Batman: Arkham Shadow’s Harvey Dent is What the Arkhamverse’s Thomas Elliot Can Never Be

Harvey Dent’s ‘Rat King’ is the main antagonist of Batman: Arkham Shadow and yet he has no boss fight nor do players ever throw a punch at him—a fact game director Ryan Payton is rightfully proud of. In this same vein, Hush never needed to be an antagonist who players put through a table and instead could’ve orchestrated some heinous plot with other villains obfuscating his schemes in the meantime.

Sadly, while Harvey becomes Two-Face in Batman: Arkham Shadow’s final moments and is supposedly robbing banks and flicking coins into the air in Gotham City not long after, there is no such freedom with which another Arkhamverse game could now explore Thomas Elliot since he’s introduced and dealt with definitively. Now that his gimmick has been revealed, there’s arguably not much more that could be done with the character, at least not in any way that would flesh him out tremendously the way that Harvey is in Shadow.

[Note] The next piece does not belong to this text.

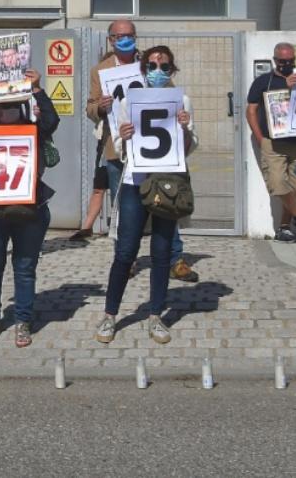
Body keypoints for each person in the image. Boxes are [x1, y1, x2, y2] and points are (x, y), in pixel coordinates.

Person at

Seeing flashbacks with Thomas and Bruce in the same vein as Batman: Arkham Shadow’s Harvey and Bruce flashbacks could have been great for exposition alone, but knowing Thomas only becomes Hush in Batman: Arkham City with that throughline then resolved in Batman: Arkham Knight is deeply anticlimactic. This has always been tremendously underwhelming—Batman: Arkham Shadow merely emphasizes why. There’s debatably no point in dissecting Thomas further with how saliently the games already tell his truncated tale and perhaps leaving him to be a minor, forgettable side antagonist is precisely the role Rocksteady wished for him to fulfill.